JULIETA: Esos dos, Jenny y David, se aman y se odian. No pueden estar juntos ni separados.  


De inmediato se escuchó otro pito de wasap del celular de Julieta.


JULIETA: Lo leo. Dice “dales de mi parte un gran beso y abrazo a Claudia y Leila. Me encantó conocerlas”.

CLAUDIA: Diles de nuestra parte que le correspondemos su beso y abrazo y que esperamos seguirlas viendo.


Julieta le transmitió el mensaje a Jenny.


CAMINO DE REGRESO A LOS HOSTALES


Salieron, y los cuatro se fueron caminando. Primero dejaron a Leila y Claudia en su lugar de alojamiento. Se despidieron con grandes abrazos, y quedaron de verse en el futuro. Era cerca de la medianoche.


ELISEO: Hoy es veintiséis de febrero. Va a ser un día inolvidable. Primero por la forma como nos conocimos en el cerro, y luego por esta conversación. Ha sido muy lindo.

JULIETA: Increíble y lindo…


Ante esas palabras Leila y Claudia los volvieron a abrazar para despedirse.


Eliseo y Julieta se fueron con destino al alojamiento de ella. Al ir caminando, a paso no demasiado rápido, se tomaron de las manos en forma espontánea.


JULIETA: Y pensar que nos conocimos recién ayer…

ELISEO: Claro. Es increíble. Siento como si te conociera hace mucho.

JULIETA: Yo también.


Llegaron al destino de Julieta. Se abrazaron largamente y con fuerza. Eliseo sintió como era un poco más alta, pues el mide uno setenta y ella uno setenta y tres. También sintió su cuerpo macizo y fuerte, especialmente hombros y brazos. Sin duda le gustó. Al abrazarse, él le dio a ella repetidos besos en el cachete y en el cuello. Se miraron de frente y se besaron en la boca en forma apasionada.


ELISEO: te mentiría si te dijera que no me gustas mucho.


Ella rio, por la manera de decirlo de él.


Se separaron momentáneamente.  


JULIETA: No me pidas dormir conmigo.
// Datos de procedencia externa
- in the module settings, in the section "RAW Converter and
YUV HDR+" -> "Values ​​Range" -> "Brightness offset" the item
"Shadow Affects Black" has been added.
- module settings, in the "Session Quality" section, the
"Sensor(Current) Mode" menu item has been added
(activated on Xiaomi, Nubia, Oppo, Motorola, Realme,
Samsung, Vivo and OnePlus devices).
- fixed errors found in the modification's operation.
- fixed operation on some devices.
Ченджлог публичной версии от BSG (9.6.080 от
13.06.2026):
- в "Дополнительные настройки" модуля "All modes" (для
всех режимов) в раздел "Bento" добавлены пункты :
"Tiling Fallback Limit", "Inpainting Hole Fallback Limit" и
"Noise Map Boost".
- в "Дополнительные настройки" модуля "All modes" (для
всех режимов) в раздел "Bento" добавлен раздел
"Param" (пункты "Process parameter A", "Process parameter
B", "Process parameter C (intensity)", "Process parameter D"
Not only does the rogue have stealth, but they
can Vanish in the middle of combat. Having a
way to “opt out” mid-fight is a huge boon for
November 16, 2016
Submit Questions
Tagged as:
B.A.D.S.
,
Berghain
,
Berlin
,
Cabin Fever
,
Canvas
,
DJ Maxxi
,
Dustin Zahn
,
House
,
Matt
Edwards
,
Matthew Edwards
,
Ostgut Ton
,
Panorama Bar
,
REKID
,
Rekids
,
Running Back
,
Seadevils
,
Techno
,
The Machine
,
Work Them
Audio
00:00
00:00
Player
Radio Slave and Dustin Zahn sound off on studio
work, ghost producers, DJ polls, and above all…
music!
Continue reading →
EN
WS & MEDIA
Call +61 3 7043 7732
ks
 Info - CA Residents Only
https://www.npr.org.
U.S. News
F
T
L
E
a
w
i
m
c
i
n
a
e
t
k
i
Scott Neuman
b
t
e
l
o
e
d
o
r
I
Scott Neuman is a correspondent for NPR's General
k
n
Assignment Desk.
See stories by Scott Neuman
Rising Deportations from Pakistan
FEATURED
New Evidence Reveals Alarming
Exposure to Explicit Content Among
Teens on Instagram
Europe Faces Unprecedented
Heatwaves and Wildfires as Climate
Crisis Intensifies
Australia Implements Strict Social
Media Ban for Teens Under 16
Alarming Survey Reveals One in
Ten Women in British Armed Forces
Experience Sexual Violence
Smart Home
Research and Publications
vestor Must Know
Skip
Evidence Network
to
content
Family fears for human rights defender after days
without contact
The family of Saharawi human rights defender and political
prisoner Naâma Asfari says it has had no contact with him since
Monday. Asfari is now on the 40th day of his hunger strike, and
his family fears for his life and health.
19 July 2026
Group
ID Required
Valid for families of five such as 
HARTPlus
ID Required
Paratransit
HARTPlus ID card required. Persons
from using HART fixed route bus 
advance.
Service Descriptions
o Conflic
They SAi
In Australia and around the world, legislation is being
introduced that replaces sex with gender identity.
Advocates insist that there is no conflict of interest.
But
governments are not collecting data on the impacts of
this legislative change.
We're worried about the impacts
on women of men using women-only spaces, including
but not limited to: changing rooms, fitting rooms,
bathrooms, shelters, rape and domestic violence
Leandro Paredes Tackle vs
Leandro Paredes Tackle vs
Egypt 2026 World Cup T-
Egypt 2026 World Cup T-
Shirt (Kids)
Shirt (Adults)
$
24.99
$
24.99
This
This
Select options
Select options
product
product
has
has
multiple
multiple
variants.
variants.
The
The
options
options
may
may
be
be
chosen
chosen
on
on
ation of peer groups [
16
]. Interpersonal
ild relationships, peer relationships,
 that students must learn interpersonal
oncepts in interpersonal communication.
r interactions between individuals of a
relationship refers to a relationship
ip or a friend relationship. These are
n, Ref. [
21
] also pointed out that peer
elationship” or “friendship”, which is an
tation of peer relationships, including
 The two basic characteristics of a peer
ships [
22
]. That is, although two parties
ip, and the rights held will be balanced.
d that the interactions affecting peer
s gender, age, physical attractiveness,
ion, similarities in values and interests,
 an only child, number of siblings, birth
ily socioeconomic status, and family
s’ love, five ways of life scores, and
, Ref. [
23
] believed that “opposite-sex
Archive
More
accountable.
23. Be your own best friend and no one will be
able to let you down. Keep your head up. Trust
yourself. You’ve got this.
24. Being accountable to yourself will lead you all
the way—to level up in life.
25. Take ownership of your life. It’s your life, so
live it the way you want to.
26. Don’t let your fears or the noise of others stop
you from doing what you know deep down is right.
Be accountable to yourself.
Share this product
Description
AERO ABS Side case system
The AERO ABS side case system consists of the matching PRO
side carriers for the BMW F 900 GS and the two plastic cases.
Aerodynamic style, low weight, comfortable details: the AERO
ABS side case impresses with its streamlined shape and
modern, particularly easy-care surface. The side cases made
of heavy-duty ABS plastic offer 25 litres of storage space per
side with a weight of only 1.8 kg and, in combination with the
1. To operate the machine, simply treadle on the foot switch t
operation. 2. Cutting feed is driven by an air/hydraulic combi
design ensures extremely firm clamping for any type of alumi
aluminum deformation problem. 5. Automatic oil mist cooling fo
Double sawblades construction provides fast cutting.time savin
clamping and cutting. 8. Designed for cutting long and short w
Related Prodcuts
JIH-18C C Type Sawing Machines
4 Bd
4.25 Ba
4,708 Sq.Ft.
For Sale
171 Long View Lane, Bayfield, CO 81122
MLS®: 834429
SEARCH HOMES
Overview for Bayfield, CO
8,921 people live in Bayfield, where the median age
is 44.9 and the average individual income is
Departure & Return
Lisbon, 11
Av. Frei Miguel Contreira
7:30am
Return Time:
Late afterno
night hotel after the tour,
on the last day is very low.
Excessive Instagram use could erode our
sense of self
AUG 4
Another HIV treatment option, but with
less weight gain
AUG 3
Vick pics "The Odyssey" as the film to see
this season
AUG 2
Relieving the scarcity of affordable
Si quieres lo conversamos en Santiago.

ELISEO: Claro que quiero verte en Santiago, y no solo para dormir contigo.


Se volvieron a besar. Él le metió la mano en la espalda por debajo de la ropa, y se la acarició. Sintió su espalda ancha, musculosa y suave a la vez.   Se despidieron, y quedaron que él iba a acompañarla al aeropuerto.


HECHOS POSTERIORES 


Eliseo fue a dejar a Julieta al aeropuerto de Cuzco, el viernes en la mañana. Se encontraron con David y Jenny, quienes habían retomado su romance. 


Mientras esperaban la salida para el vuelo, estuvieron abrazados y tomados de la mano alternadamente. Cuando llamaron a embarcar se dieron grandes besos y abrazos. La relación de pareja ya había empezado 


En Santiago, Eliseo y Julieta se vieron el lunes. El mismo martes tuvieron el primer encuentro sexual de muchos. Estuvieron en pareja por largo tiempo, no sin algunos problemas. Formaron una familia de la cual salió descendencia. 


Robinson y Cecilia quedaron como novios. Él hizo un par de viajes a Lima para verla, y ella fue una vez a Santiago. Sin embargo, la distancia hizo lo suyo y su romance duro un poco más de un año.


Con Leila y Claudia formaron una sólida amistad. Ellas se casaron en una provincia de Argentina en la cual se acepta el matrimonio de personas del mismo sexo. Se establecieron en Buenos Aires. En viajes a Chile se vieron muchas veces con Jenny, Eliseo y Julia.